Porque, como diría el señor vicealcalde mientras visitaba el sitio del accidente, “ésta es una prueba irrefutable de que el nuevo aeropuerto de Quito debe construirse”. Y así, antes de que los corifeos de esta tragedia canten su final, tenemos moraleja y todo, y un gran sentimiento politizado de que, “todo lo que ocurre para mal, ocurre para bien”. Cerrándose, una vez más el inevitable círculo de la tragedia occidentalizada, cristianizada, apostolizada y romana: el sufrimiento y la punición para alcanzar la salvación. Esta tragedia, entonces, (como las tres anteriores en el mismo sector) no son más que un castigo a nuestra testarudez de tener un aeropuerto en medio de la ciudad. Una ciudad que creció sin querer queriendo, cuyo aeropuerto quedó comido por la urbe en pocos años. “Pero si al principio era periférico”. Claro que lo era. Una vez más me pregunto ¿Planificación Urbana es un extranjerismo? En fin, nuestra testarudez, como decía, ha hecho que nos neguemos a la construcción de un bonito y sobrepreciado nuevo aeropuerto, en una zona, eso sí, lejana de la urbe, en la que maravillosamente su paisaje hace magia todos los días. Desaparece. Sí, se esfuma literalmente de nuestra vista gracias a una espesa bruma que lo cubre. La misma bruma que fue la causante de este nuevo accidente ayer…

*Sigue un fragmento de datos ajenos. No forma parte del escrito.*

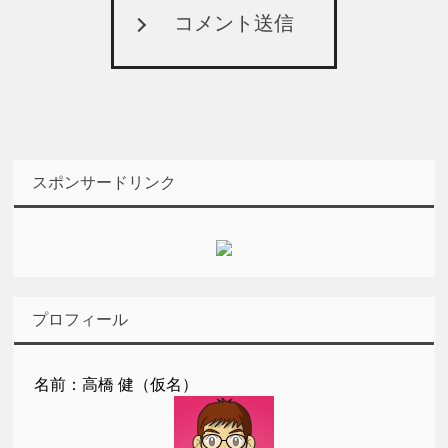
コメント送信
スポンサードリンク
プロフィール
名前：高橋 健（仮名）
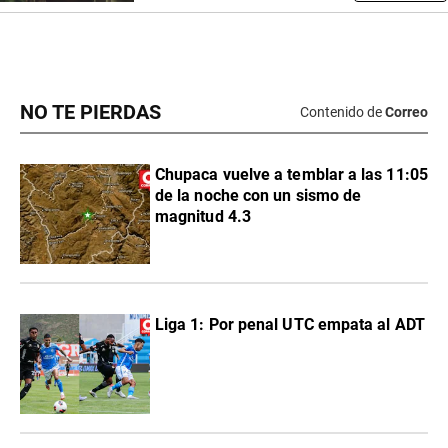
NO TE PIERDAS
Contenido de
Correo
Chupaca vuelve a temblar a las 11:05
de la noche con un sismo de
magnitud 4.3
Liga 1: Por penal UTC empata al ADT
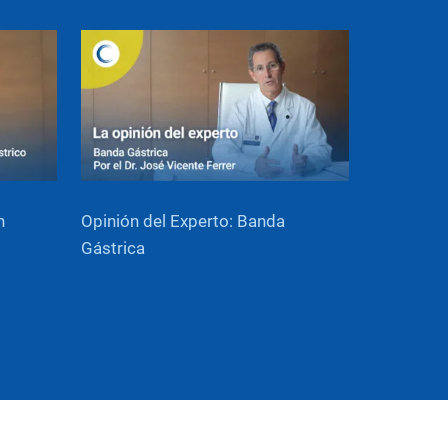
n
Opinión del Experto: Banda
Gástrica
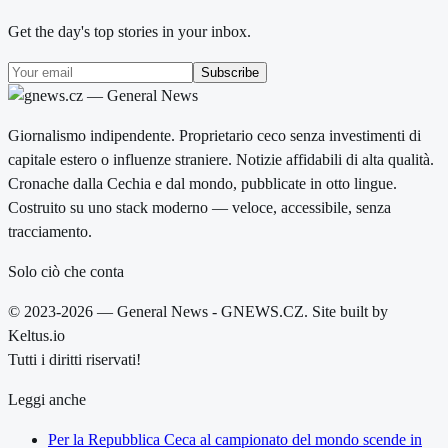
Get the day's top stories in your inbox.
Subscribe
Giornalismo indipendente. Proprietario ceco senza investimenti di
capitale estero o influenze straniere. Notizie affidabili di alta qualità.
Cronache dalla Cechia e dal mondo, pubblicate in otto lingue.
Costruito su uno stack moderno — veloce, accessibile, senza
tracciamento.
Solo ciò che conta
© 2023-2026 — General News - GNEWS.CZ. Site built by
Keltus.io
Tutti i diritti riservati!
Leggi anche
Per la Repubblica Ceca al campionato del mondo scende in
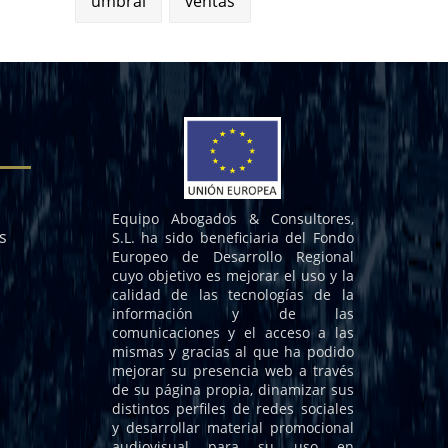
umbral
ventas
Equipo Abogados & Consultores,
s
S.L. ha sido beneficiaria del Fondo
Europeo de Desarrollo Regional
cuyo objetivo es mejorar el uso y la
calidad de las tecnologías de la
información y de las
comunicaciones y el acceso a las
mismas y gracias al que ha podido
mejorar su presencia web a través
de su página propia, dinamizar sus
distintos perfiles de redes sociales
y desarrollar material promocional
audiovisual para su uso en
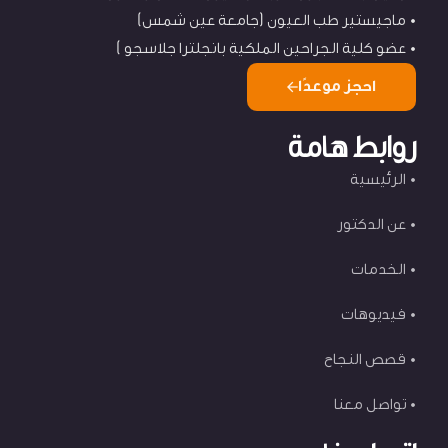
ماجيستير طب العيون (جامعة عين شمس)
عضو كلية الجراحين الملكية بانجلترا جلاسجو )
احجز موعدًا
روابط هامة
الرئيسية
عن الدكتور
الخدمات
فيديوهات
قصص النجاح
تواصل معنا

Si alguien puede aterrizar un avión así, es un iluminado.

1 comentario:

Antonieta dijo...

Creo que el caracter de tragedia en este caso va más allá de lo público del accidente.
Siento que nos aterra lo aparatoso de ver un avión incrustado en un edifico, pero sobre todo pienso que nos puede aterrar el vernos involucrados en los intentos humanos; en querer volar, en querer hacer fuego y en pocos segundos poder ser consumidos por lo mismo que deseamos.